Bruxelles, 30/05/2001 (Agence Europe) - La Commission européenne a clôturé son enquête à propos du constructeur automobile Volkswagen en lui imposant une amende de 30,96 millions d'euros. Le plus grand constructeur allemand - et européen - a été sanctionné pour avoir donné instruction aux concessionnaires allemands de sa marque, entre 1996 et 1997, de suivre une « discipline des prix » et de ne pas vendre le nouveau modèle Passat à des prix inférieurs au prix de détail recommandé. Les mesures de limitation des remises ont pour objectif de fixer les prix de détail, une pratique appelée « restriction caractérisée de la concurrence », contraire aux règles de la concurrence européenne qui interdisent toute mesure de fixation des prix.
L'enquête a débuté sur base de plaintes de consommateurs et après analyse des réponses données par Volkswagen à des demandes officielles d'information. Les informations collectées par la Commission ont permis d'établir qu'entre 1996 et 1997, le constructeur automobile avait envoyé une circulaire à ses concessionnaires allemands en leur demandant de ne pas vendre le nouveau modèle Passat à des prix sensiblement inférieurs aux prix de vente recommandé et/ou à limiter, voire supprimer, les remises accordées aux clients, pratiques contraires à un comportement commercial normal. Certains concessionnaires ont même été menacés de représailles telles que la résiliation de leur contrat de concessionnaire au cas où ils ne se soumettraient pas à ces instructions. Volkswagen a justifié ces mesures en prétendant qu'elles étaient nécessaires tant pour soutenir la rentabilité de ses concessionnaires que pour préserver l'image de marque du nouveau modèle. La Commission a, pour sa part, jugé ces pratiques contraires tant à l'article 81 paragraphe 1 du Traité CE qu'au règlement n° 1475/95, le règlement d'exemption par catégorie applicable à la distribution et au service après-vente des véhicules automobiles précisant que l'exemption ne s'applique pas dès lors que « le constructeur, (…) restreint directement ou indirectement la liberté du distributeur de déterminer les prix et remises lors de la revente des produits contractuels ». Le règlement protège ainsi les droits des consommateurs européens à obtenir des prix compétitifs pour l'achat de véhicules automobiles, y compris des remises. Outre un désavantage évident pour les consommateurs, les pratiques de Volkswagen sont également de nature à réduire les exportations privées hors d'Allemagne et à augmenter les importations privées vers l'Allemagne et à empêcher toute concurrence entre concessionnaires. Or, mis à part la qualité du service, la possibilité de vendre à leurs propres prix de revente constitue pour les concessionnaires un outil essentiel pour se faire concurrence.

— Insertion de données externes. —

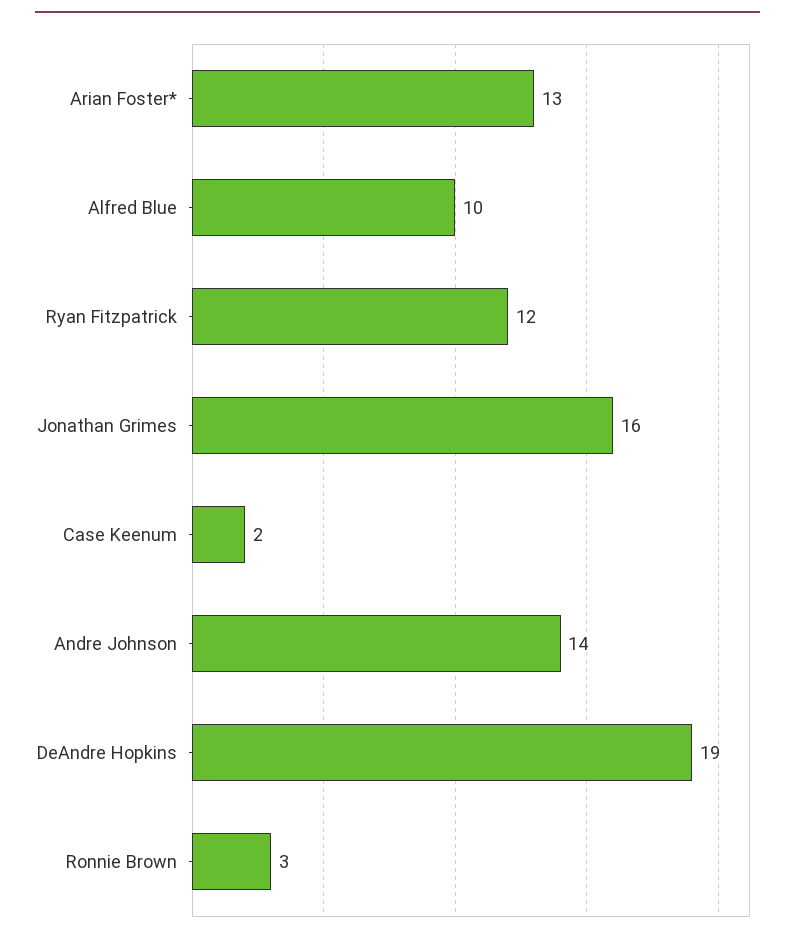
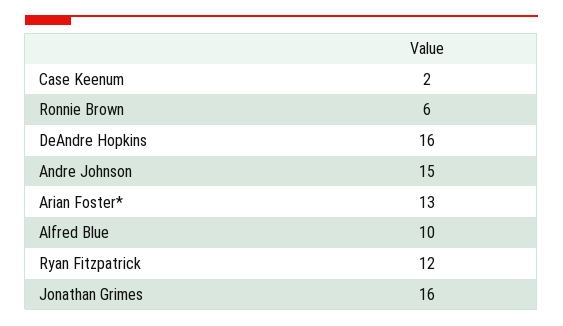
Andre Johnson: 14 -> 15
DeAndre Hopkins: 19 -> 16
Ronnie Brown: 3 -> 6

L'infraction, considérée comme « grave », est la seconde infligée par les autorités européennes à Volkswagen. En 1998, la Commission l'avait déjà condamné à une amende record de 90 millions d'euros pour avoir empêché la réimportation de modèles Audi et Volkswagen d'Italie vers l'Allemagne et l'Autriche, pour des raisons évidentes de différences de prix substantielles. Le porte-parole de la concurrence Michael Tscherny a rappelé par ailleurs que des enquêtes étaient toujours en cours concernant des pratiques illicites visant à empêcher les importations parallèles de la part des Français Renault et Peugeot et qu'une décision finale était sur le point d'être rendue concernant DaimlerChrysler. Se livrant à un calcul spéculatif pour montrer la gravité de l'infraction sanctionnée par la Commission européenne, M. Tscherny a estimé que sur la base de 400.000 véhicules du modèle Passat vendus sur trois ans, les consommateurs auraient pu épargner 1,6 milliard de DM (environ 800 millions d'euros) si Volkswagen n'avait pas eu cette pratique illicite. Interrogé sur le décollage entre le bénéfice tiré par l'entreprise et le montant de l'amende, il a expliqué que cette dernière reflète la gravité de l'infraction mais ne peut pas être déterminée de manière exacte. Le seul fait d'imposer une amende pour violation des règles de la concurrence a déjà par nature un caractère dissuasif pour les entreprises, a ajouté le porte-parole de la Commission.